» CONSIGNES:
• 1. Recopiez fidèlement le passage du texte sur le droit de grâce qui commence aux mots "Cependant les dernieres" et s'achève après "de la République.".
• 2. Rédigez la suite du texte sur le droit de grâce au Sénégal, à partir de l'endroit où il s'arrête.

» TEXTE FOURNI:
Le droit de grâce fait partie des attributions conférées au Président de République par la constitution. En fait ce droit à toujours fait partie des attributions du chef de l’Etat qu’il s’agisse d’un régime démocratique ou autocratique.
La grâce est une prérogative constitutionnelle du chef de l'Etat. L'article 47 de la Constitution du Sénégal dispose : " le président de la République a le droit de faire grâce ". La grâce dispense totalement ou partiellement de l’exécution d’une peine. En revanche, elle n’efface pas le casier judiciaire du condamné, ni ne remet en cause le jugement qui demeure, la grâce ne porte que sur les effets du jugement. La grâce est donc différente de l’amnistie qui a pour effet d’effacer la condamnation.
Il est de tradition au Sénégal que le Président de République conformément à l’article 47 de la Constitution en dehors de la grâce à titre individuel d’accorder des grâces collectives les veilles de fête de notre indépendance ou de veille de fêtes de Tabaski. C’est ainsi que la dernière en date à la veille du 04 avril 2019 a permis à 1066 personnes de retrouver la liberté et 426 personnes condamnées pour des infractions diverses et incarcérées dans différents établissements pénitentiaires du Sénégal, ont bénéficié de la grâce présidentielle à l’occasion de la fête de Tabaski 2019. .
Cependant les dernieres actualités sur les grâces présidentielles collectives ont soulevé beaucoup d’interrogations et nous amènent à réfléchir sur l’opportunité des grâces collectives. En effet, en dehors de l’affaire Amadou Woury Diallo qui a fait couler beaucoup d’encre, neuf (9) détenus condamnés par le tribunal de grande instance de Diourbel en son audience du 02 mars 2018 ont aussi bénéficié de la grâce présidentielle de la Tabaski 2018 alors que la condamnation n’était pas définitive. Il a été aussi signalé récemment que les malfaiteurs qui ont participé au braquage de Kaolack ayant entrainé des fusillades avec les policiers auraient bénéficié d’une grâce présidentielle. L’affaire de la grâce présidentielle fait aussi l’objet de débat dans l’affaire ‘Khalifa Sall’concernant sa libération par un décret de grâce du Président de la République.

» EXTRAITS DES FICHES:
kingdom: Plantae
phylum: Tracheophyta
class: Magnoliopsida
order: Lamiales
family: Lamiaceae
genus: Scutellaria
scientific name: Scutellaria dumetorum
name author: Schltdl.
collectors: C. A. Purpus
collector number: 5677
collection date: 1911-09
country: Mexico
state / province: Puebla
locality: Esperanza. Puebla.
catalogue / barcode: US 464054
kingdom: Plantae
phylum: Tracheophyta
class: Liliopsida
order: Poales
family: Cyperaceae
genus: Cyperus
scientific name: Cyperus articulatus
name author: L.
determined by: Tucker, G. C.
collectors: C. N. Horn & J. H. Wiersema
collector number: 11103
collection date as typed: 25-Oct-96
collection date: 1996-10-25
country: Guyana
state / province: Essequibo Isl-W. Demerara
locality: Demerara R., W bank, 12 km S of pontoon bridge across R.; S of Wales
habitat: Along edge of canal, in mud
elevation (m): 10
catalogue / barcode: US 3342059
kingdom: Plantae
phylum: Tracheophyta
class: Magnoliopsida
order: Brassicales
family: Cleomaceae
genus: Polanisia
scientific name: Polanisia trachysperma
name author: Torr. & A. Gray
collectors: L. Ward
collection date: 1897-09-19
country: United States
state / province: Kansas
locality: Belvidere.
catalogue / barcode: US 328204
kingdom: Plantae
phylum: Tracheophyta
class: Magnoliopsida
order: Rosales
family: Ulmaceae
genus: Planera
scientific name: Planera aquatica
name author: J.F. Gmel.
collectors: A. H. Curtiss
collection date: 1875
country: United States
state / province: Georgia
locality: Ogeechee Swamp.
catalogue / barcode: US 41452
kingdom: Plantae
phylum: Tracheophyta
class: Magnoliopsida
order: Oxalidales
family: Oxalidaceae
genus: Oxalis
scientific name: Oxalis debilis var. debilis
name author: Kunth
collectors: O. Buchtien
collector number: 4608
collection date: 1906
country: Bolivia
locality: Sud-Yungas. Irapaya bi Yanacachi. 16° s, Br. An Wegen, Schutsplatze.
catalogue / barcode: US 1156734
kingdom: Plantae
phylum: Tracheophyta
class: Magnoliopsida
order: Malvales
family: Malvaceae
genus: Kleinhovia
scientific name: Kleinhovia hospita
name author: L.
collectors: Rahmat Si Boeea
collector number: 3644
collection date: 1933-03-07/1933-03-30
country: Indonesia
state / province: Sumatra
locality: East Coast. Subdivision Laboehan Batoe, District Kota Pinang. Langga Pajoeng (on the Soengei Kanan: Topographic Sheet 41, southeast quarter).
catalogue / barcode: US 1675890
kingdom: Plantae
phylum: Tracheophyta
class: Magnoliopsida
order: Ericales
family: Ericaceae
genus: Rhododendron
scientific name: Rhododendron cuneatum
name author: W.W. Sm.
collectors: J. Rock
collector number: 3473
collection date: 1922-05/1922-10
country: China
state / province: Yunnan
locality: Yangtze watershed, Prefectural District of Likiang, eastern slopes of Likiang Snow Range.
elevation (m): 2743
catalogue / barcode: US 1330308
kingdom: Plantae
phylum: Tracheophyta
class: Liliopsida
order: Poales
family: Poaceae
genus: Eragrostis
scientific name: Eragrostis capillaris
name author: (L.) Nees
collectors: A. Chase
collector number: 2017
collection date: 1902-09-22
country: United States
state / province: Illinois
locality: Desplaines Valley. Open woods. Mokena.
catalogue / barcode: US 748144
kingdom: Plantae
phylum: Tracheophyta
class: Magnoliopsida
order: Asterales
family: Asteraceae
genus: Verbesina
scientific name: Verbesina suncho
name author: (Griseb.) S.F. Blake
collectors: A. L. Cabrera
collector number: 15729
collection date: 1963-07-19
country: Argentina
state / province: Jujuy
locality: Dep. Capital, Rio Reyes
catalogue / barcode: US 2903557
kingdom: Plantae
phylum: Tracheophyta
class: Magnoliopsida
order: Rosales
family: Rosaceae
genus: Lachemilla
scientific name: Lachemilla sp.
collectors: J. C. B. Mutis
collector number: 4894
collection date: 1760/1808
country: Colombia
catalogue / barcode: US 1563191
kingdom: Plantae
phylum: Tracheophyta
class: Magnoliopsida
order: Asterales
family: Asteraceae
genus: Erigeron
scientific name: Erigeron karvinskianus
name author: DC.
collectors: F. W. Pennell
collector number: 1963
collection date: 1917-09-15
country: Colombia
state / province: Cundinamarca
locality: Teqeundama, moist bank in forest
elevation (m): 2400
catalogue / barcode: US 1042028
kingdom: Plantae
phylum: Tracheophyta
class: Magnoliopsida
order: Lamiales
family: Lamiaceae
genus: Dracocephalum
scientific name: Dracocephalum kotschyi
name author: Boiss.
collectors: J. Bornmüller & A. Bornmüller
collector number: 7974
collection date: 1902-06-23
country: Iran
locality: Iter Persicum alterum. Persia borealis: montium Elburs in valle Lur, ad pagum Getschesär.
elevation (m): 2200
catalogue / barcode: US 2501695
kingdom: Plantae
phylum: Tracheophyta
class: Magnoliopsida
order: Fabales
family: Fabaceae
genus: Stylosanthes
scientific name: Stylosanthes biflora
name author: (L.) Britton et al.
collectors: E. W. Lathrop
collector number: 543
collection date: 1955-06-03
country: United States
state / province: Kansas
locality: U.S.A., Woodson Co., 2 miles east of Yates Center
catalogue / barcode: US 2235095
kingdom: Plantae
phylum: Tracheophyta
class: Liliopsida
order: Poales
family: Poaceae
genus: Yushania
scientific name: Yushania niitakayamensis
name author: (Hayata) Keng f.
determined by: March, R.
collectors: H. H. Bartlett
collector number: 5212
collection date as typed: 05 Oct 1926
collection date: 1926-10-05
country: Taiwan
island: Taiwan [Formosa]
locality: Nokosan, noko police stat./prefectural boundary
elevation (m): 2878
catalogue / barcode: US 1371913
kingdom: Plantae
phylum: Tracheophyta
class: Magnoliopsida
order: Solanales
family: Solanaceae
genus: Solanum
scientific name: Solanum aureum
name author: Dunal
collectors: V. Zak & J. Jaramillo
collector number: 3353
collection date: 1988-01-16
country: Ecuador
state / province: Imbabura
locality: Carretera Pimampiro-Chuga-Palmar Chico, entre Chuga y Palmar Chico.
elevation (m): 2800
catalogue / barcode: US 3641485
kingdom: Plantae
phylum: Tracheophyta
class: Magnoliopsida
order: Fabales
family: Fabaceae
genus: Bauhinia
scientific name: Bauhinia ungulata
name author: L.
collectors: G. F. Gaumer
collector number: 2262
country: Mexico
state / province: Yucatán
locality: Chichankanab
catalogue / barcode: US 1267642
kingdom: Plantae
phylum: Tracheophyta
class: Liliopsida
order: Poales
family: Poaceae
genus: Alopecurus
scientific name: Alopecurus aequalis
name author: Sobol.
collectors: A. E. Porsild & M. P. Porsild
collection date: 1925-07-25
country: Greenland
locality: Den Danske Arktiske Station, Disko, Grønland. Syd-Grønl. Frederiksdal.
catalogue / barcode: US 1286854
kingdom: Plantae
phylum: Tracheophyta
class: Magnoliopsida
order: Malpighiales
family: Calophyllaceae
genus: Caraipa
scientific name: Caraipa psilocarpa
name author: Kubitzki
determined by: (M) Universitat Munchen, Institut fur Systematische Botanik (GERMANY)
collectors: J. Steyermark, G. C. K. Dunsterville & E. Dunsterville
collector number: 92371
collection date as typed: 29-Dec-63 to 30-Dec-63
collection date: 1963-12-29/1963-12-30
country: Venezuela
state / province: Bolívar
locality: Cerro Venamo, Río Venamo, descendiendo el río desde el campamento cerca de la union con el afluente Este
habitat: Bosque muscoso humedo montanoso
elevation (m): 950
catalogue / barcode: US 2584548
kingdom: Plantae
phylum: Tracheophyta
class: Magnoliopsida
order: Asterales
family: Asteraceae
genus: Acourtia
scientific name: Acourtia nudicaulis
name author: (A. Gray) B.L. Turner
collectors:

» RÉPONSES:
• 1.
Cependant les dernieres actualités sur les grâces présidentielles collectives ont soulevé beaucoup d’interrogations et nous amènent à réfléchir sur l’opportunité des grâces collectives. En effet, en dehors de l’affaire Amadou Woury Diallo qui a fait couler beaucoup d’encre, neuf (9) détenus condamnés par le tribunal de grande instance de Diourbel en son audience du 02 mars 2018 ont aussi bénéficié de la grâce présidentielle de la Tabaski 2018 alors que la condamnation n’était pas définitive. Il a été aussi signalé récemment que les malfaiteurs qui ont participé au braquage de Kaolack ayant entrainé des fusillades avec les policiers auraient bénéficié d’une grâce présidentielle. L’affaire de la grâce présidentielle fait aussi l’objet de débat dans l’affaire ‘Khalifa Sall’concernant sa libération par un décret de grâce du Président de la République.

• 2.
On constate donc beaucoup d’erreurs d’inclusion dans les bénéficiaires de la grâce collectives qui peuvent être volontaires ou involontaires mais irréversibles car non publié au Journal officiel, le décret présidentiel n’est pas susceptible d’être discuté au contentieux. La jurisprudence administrative est fixée depuis longtemps : « Les décisions que le Chef de l’Etat est appelé à prendre dans l’exercice du droit de grâce dont dépend l’exécution des peines infligées par les juridictions de l’ordre judiciaire, ne peuvent pas être regardées comme des actes émanant d’une autorité administrative » (CE, 8 novembre 1961, Société d’édition et d’impression du centre).
Certes la finalité humanitaire et sociale de la grâce justifie sans doute sa persistance car l’une des raisons invoquées pour la grâce c’est de donner une seconde chance à une catégorie de citoyens momentanément en conflit avec la loi. En dehors de cet aspect humanitaire la grâce collective fait aussi partie de la politique carcérale car étant devenu un moyen de désengorger les prisons en palliant à l’augmentation de la population carcérale.
Cependant l’existence du droit de grâce pose problème en tant que tel, car la grâce présidentielle heurte le principe constitutionnel de séparation des pouvoirs en permettant à l’une des branches du pouvoir exécutif de défaire les conséquences d'une décision du juge pénal . Même si de très nombreux textes constitutionnels des grandes démocraties par tradition historique (évidemment les Monarchies mais pas seulement: les Etats-Unis) accordent une telle prérogative au chef de l'Etat, le pouvoir de grâce octroyé par le chef de l’Etat reste le plus souvent une mesure individuelle.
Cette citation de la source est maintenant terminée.